| YOUR INSTRUCTIONS |
This exercise calls for the line with "center; gap: 0;", the line with "position:absolute; left:2px; top:1px;", and all lines between them in the material below, output exactly and with no other lines.

################

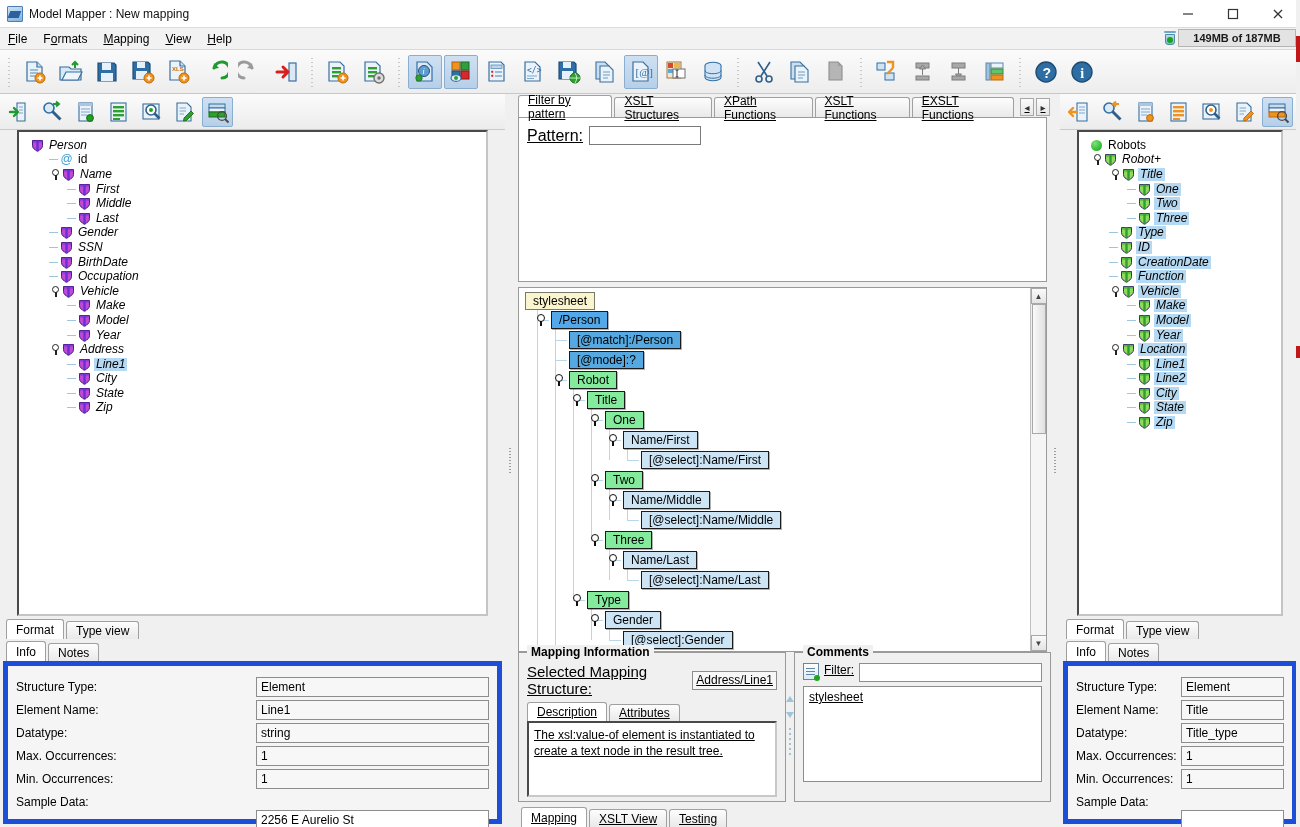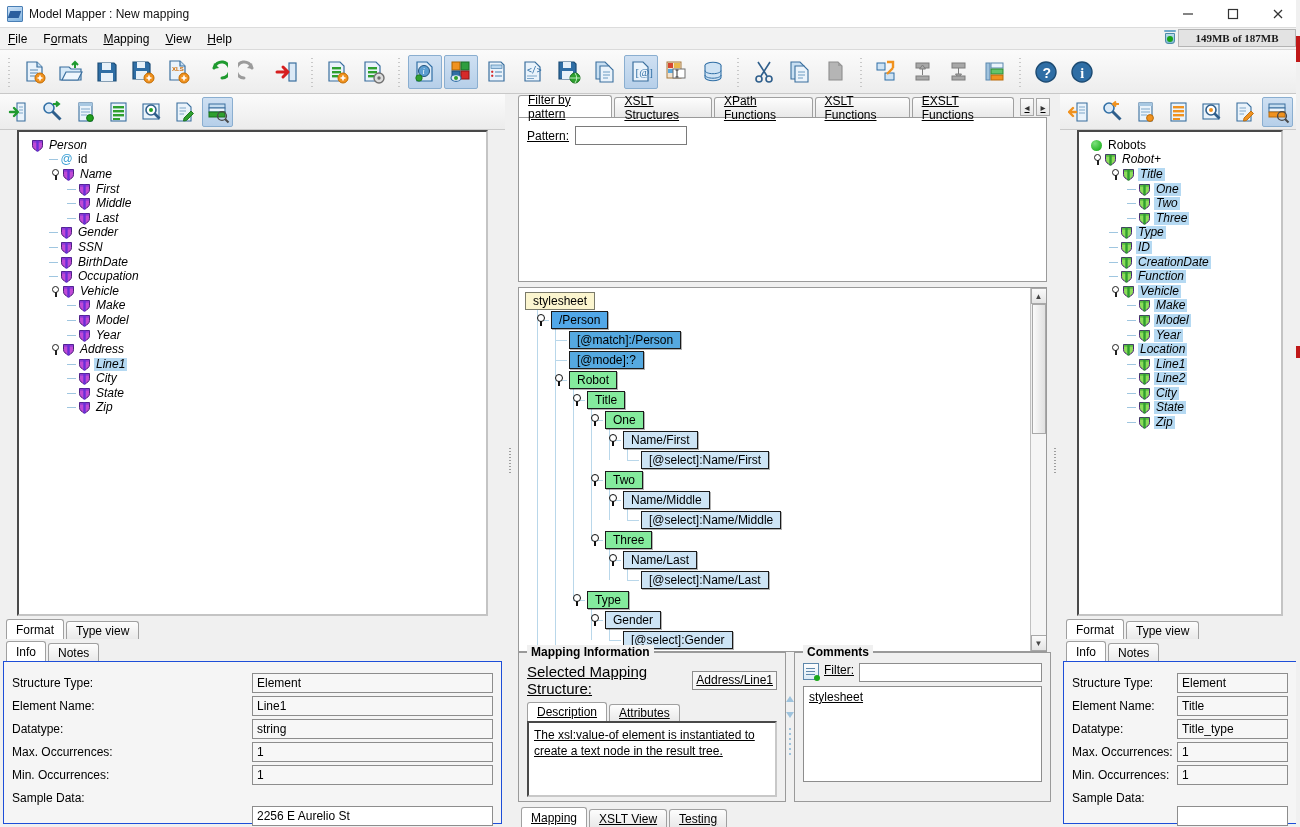--- a/index.html
+++ b/index.html
@@ -56,21 +56,21 @@
     display: flex; align-items: center;
     position: relative;
   }
   .menuitem {
     padding: 2px 8px; font-size: 12px; color: #000;
     line-height: 16px; cursor: default;
   }
   .menuitem .mn { text-decoration: underline; }
   .memwrap {
     position: absolute; right: 4px; top: 1px;
-    display: flex; align-items: flex-start; gap: 0; font-family: Liberation Serif, serif;
+    display: flex; align-items: center; gap: 0;
   }
   .trash-icon { width: 16px; height: 16px; position: relative; }
   .trash-icon .lid { position:absolute; left:2px; top:1px; width:12px; height:2px; background:#6fa8c9; border-radius:1px;}
   .trash-icon .can { position:absolute; left:3px; top:4px; width:10px; height:11px; background:linear-gradient(180deg,#b9dcea,#7fb9d4); border:1px solid #4d8aa8; border-radius:0 0 3px 3px;}
   .trash-icon .dot { position:absolute; left:5px; top:7px; width:6px; height:6px; background:#19a319; border-radius:50%;}
   .membar {
     background: #e3e3e3; border: 1px solid #b4b4b4;
     font-size: 11px; padding: 2px 14px; font-weight: bold;
     color: #1a1a1a; min-width: 118px; text-align: center;
   }
@@ -183,21 +183,21 @@
   .tab.sel { background: #fff; height: 22px; font-weight: normal; }
   .tabnav { display:flex; align-items:center; gap:2px; margin-left:4px; height:20px;}
   .tabnav .arw { width:14px; height:18px; display:flex; align-items:center; justify-content:center;
                  font-size:10px; color:#333; border:1px solid #a8a8a8; background:linear-gradient(180deg,#fcfcfc,#e6e6e6);}
 
   .filter-box {
     background:#fff; border:1px solid #9a9a9a;
     margin: 0 3px; padding: 8px 0 0 8px; height: 165px;
   }
   .filter-row { display:flex; align-items:center; gap:6px; }
-  .filter-row label { font-size:12px; }
+  .filter-row label { font-size:16px; }
   .filter-row input {
     width: 112px; height: 19px; border: 1px solid #7a7a7a; font-size:12px;
     padding: 0 3px; background:#fff;
   }
 
   
   .map-pane {
     flex: 1; background:#fff; border:1px solid #9a9a9a;
     margin: 5px 3px 0 3px; position: relative; overflow: hidden; min-height:0;
   }
@@ -247,21 +247,21 @@
   }
   .stab {
     height:18px; padding:0 9px; font-size:12px; display:flex; align-items:center;
     background:linear-gradient(180deg,#fdfdfd,#e9e9e9);
     border:1px solid #a0a0a0; border-bottom:none; border-radius:3px 3px 0 0;
     margin-right:2px;
   }
   .stab.sel { background:#fff; height:20px; }
 
   .info-panel {
-    background:#f5f5f5; border:1px solid #1d4ed8;
+    background:#f5f5f5; border:5px solid #1d4ed8;
     margin:0 3px 3px 3px; padding: 10px 8px 6px 8px;
     height: 163px;
   }
   .inforow { display:flex; align-items:center; height:22px; margin-bottom:1px; }
   .infolabel { width: 240px; font-size:12px; }
   .infolabel.narrow { width: 105px; }
   .infoval {
     flex:1; height:20px; border:1px solid #8d8d8d; background:#f7f7f7;
     font-size:12px; padding:1px 4px; line-height:17px; color:#000;
     overflow:hidden; white-space:nowrap;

################

| RESPONSE AREA |
+    display: flex; align-items: center; gap: 0;
   }
   .trash-icon { width: 16px; height: 16px; position: relative; }
   .trash-icon .lid { position:absolute; left:2px; top:1px; width:12px; height:2px; background:#6fa8c9; border-radius:1px;}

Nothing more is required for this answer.